╭─ TASK MATERIAL

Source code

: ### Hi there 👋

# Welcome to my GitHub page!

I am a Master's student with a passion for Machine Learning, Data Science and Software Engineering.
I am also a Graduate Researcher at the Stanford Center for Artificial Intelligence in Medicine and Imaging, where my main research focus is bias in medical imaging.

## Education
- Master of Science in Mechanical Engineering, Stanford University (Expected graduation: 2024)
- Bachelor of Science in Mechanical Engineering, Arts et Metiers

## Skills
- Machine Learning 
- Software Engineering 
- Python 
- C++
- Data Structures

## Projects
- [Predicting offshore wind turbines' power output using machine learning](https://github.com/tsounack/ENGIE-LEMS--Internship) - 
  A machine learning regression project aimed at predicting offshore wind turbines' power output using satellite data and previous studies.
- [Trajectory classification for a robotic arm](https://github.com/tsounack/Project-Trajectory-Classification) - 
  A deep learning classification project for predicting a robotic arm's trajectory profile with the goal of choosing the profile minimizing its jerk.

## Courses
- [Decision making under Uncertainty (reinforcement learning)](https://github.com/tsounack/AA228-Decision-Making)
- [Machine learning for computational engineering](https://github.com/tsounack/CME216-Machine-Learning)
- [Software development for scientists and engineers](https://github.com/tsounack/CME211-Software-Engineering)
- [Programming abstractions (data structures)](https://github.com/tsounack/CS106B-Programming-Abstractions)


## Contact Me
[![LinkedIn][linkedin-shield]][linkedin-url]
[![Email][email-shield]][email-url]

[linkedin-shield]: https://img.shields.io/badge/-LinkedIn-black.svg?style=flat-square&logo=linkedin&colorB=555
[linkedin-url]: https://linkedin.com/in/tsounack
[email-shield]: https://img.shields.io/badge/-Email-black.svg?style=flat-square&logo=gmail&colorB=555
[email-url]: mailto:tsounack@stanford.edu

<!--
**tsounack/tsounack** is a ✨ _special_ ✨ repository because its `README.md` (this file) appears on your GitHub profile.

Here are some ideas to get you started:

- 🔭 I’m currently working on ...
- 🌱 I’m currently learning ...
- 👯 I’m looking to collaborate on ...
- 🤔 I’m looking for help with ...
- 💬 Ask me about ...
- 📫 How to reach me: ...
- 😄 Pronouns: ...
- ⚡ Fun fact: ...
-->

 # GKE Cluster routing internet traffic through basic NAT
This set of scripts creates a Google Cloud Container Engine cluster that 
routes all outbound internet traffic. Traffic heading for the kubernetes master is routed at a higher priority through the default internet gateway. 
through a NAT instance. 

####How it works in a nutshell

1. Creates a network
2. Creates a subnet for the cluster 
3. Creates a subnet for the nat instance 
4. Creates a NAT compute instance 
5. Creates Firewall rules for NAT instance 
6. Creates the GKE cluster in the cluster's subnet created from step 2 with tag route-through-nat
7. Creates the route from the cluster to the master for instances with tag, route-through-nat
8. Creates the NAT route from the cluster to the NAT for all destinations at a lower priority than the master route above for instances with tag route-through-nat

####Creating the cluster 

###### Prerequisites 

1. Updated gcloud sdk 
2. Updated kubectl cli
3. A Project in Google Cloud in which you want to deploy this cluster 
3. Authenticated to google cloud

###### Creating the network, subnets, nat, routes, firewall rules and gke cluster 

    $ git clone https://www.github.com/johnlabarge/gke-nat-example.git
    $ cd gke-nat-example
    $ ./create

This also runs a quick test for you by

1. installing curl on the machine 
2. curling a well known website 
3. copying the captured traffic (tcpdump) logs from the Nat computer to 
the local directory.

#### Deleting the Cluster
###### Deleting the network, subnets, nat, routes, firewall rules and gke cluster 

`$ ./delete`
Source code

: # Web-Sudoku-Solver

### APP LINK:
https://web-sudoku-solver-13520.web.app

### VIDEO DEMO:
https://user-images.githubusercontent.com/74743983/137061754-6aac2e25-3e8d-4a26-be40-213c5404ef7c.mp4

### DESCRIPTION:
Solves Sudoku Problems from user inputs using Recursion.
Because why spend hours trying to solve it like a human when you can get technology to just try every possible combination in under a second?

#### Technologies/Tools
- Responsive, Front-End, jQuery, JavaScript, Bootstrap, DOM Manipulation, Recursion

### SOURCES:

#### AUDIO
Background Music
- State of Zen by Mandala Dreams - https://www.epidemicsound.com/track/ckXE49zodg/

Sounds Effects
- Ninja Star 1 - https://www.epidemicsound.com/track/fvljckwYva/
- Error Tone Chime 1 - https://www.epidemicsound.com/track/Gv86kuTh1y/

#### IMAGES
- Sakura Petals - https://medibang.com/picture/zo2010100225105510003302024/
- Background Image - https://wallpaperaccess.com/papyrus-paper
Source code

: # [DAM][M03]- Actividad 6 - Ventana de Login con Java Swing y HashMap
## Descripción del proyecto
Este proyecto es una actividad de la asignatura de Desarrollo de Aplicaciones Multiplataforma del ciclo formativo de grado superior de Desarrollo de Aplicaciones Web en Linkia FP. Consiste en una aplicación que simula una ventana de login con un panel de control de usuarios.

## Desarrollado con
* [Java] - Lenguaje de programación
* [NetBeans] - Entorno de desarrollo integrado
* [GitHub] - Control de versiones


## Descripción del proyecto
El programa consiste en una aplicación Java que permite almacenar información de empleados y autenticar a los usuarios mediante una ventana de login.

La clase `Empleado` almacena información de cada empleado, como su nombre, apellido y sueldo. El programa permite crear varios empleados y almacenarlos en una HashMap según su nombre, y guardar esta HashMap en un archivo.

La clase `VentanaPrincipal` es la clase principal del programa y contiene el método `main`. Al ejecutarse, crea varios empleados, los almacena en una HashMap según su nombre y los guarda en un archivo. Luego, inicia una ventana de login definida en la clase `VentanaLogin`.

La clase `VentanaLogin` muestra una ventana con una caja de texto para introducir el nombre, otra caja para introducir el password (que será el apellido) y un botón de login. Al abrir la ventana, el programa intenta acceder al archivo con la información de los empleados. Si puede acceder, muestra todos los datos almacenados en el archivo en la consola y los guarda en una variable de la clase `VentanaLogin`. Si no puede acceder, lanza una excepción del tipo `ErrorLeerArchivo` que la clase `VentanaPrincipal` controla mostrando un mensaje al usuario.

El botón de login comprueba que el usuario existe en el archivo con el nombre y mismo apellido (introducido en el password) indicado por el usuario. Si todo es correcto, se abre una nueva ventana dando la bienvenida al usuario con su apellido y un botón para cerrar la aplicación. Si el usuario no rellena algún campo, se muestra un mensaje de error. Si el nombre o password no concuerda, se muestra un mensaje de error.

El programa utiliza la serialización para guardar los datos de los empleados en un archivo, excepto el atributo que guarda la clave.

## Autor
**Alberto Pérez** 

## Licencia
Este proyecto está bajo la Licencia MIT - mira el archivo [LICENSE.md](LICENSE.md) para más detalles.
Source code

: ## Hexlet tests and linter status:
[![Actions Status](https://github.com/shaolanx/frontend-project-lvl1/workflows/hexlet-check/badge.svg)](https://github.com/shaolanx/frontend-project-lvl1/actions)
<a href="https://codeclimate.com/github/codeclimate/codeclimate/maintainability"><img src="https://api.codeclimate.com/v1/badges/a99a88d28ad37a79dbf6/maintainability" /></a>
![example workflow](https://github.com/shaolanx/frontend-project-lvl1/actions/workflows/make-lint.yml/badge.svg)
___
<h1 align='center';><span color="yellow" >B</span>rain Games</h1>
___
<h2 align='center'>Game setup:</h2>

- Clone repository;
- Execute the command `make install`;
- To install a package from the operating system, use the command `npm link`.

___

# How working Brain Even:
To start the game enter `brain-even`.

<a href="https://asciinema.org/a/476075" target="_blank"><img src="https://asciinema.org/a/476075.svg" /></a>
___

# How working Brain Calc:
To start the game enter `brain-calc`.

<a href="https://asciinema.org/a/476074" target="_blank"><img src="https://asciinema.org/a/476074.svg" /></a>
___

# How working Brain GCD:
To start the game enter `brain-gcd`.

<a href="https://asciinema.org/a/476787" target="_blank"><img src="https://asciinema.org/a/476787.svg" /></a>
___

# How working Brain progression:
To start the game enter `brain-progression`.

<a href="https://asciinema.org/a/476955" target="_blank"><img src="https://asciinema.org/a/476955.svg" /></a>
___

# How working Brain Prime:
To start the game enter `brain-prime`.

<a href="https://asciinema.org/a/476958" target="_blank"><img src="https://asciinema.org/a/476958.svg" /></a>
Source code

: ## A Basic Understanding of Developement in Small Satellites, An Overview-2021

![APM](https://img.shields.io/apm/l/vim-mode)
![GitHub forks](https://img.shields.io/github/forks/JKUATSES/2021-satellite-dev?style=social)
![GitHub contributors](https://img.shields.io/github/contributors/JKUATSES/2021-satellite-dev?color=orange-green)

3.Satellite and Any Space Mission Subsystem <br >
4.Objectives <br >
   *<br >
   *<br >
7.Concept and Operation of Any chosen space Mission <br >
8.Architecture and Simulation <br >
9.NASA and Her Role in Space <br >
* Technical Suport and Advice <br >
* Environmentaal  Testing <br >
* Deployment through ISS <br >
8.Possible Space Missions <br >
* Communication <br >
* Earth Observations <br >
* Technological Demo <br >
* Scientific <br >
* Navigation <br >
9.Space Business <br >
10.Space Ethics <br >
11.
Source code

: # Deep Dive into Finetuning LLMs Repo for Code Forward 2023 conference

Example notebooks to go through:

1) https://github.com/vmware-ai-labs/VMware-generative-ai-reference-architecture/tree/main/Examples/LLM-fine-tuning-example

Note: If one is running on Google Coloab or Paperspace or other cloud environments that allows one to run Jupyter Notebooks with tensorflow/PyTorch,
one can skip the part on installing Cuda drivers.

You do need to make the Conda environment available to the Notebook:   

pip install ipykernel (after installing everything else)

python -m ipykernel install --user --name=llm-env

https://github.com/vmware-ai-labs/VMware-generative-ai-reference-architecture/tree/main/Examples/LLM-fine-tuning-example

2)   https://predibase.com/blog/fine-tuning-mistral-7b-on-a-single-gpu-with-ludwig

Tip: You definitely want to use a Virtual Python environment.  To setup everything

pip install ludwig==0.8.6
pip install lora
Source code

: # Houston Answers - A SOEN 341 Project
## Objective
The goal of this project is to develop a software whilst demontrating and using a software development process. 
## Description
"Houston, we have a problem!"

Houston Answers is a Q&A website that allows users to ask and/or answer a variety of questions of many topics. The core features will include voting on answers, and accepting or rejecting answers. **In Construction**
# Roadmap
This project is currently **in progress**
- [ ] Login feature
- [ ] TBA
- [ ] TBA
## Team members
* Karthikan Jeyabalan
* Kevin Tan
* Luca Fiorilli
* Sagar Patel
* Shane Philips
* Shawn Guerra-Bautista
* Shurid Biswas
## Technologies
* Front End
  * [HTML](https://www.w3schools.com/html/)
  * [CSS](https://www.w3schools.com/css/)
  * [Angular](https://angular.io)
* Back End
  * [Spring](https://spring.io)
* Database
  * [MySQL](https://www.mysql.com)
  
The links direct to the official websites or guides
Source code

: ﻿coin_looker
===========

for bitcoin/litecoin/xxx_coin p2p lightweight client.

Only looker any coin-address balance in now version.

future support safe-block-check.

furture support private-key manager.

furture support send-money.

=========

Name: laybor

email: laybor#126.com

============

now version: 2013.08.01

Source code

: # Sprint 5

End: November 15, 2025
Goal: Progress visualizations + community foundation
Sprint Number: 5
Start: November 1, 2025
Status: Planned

╰─

● WHAT YOU SHOULD DO: Reproduce only the lines between the line containing "future support safe-block-check." and the last line of the records, those two lines included, exactly.

● OUTPUT BELOW:
future support safe-block-check.

furture support private-key manager.

furture support send-money.

=========

Name: laybor

email: laybor#126.com

============

now version: 2013.08.01

Source code

: # Sprint 5

End: November 15, 2025
Goal: Progress visualizations + community foundation
Sprint Number: 5
Start: November 1, 2025
Status: Planned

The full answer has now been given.